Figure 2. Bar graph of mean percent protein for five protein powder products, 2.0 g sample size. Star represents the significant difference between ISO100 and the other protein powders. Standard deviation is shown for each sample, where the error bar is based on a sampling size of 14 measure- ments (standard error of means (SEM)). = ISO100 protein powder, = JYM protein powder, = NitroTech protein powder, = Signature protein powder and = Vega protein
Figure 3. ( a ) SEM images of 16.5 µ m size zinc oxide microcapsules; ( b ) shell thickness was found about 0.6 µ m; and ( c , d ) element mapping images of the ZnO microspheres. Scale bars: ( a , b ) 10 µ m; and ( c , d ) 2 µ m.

******

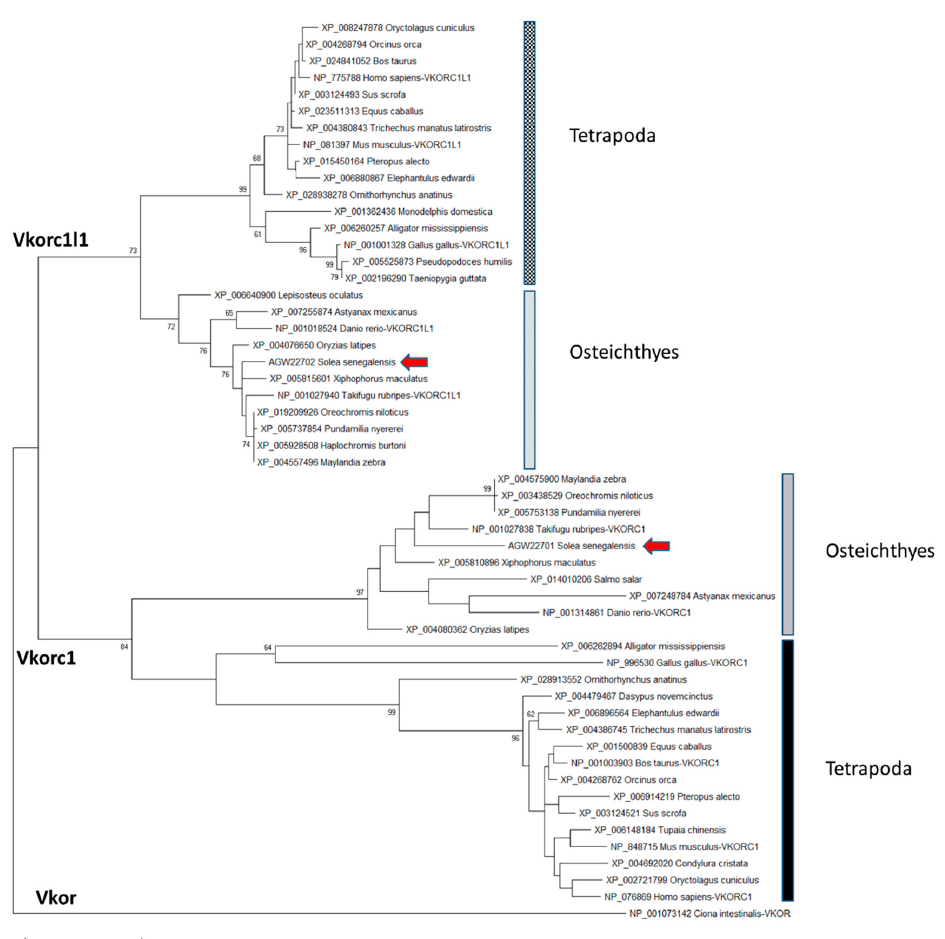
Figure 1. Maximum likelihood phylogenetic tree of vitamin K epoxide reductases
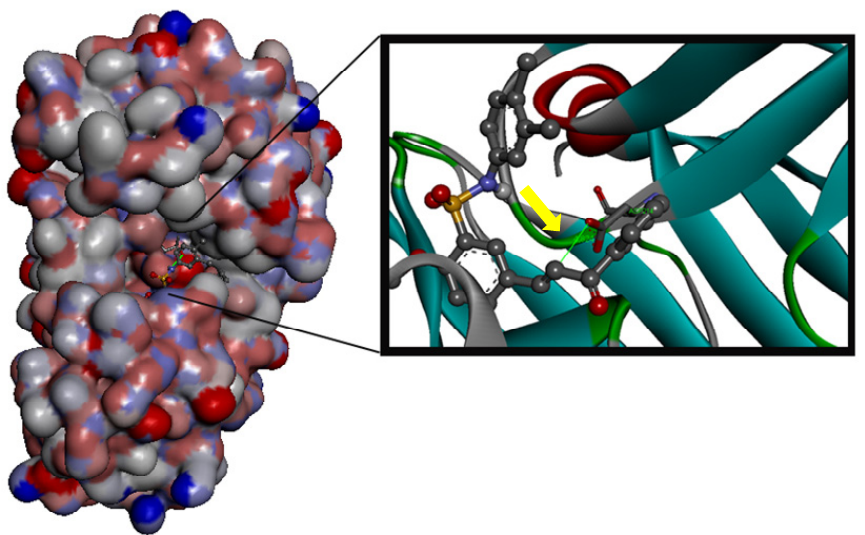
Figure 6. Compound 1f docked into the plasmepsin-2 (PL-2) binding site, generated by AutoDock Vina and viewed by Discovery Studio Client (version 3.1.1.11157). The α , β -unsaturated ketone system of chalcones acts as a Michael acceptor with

******

All that is wanted is a faithful reproduction of the line above with "Figure 2. Bar", the line with "Figure 3. ( a", and every line in between.

* _Written response_:
Figure 2. Bar graph of mean percent protein for five protein powder products, 2.0 g sample size. Star represents the significant difference between ISO100 and the other protein powders. Standard deviation is shown for each sample, where the error bar is based on a sampling size of 14 measure- ments (standard error of means (SEM)). = ISO100 protein powder, = JYM protein powder, = NitroTech protein powder, = Signature protein powder and = Vega protein
Figure 3. ( a ) SEM images of 16.5 µ m size zinc oxide microcapsules; ( b ) shell thickness was found about 0.6 µ m; and ( c , d ) element mapping images of the ZnO microspheres. Scale bars: ( a , b ) 10 µ m; and ( c , d ) 2 µ m.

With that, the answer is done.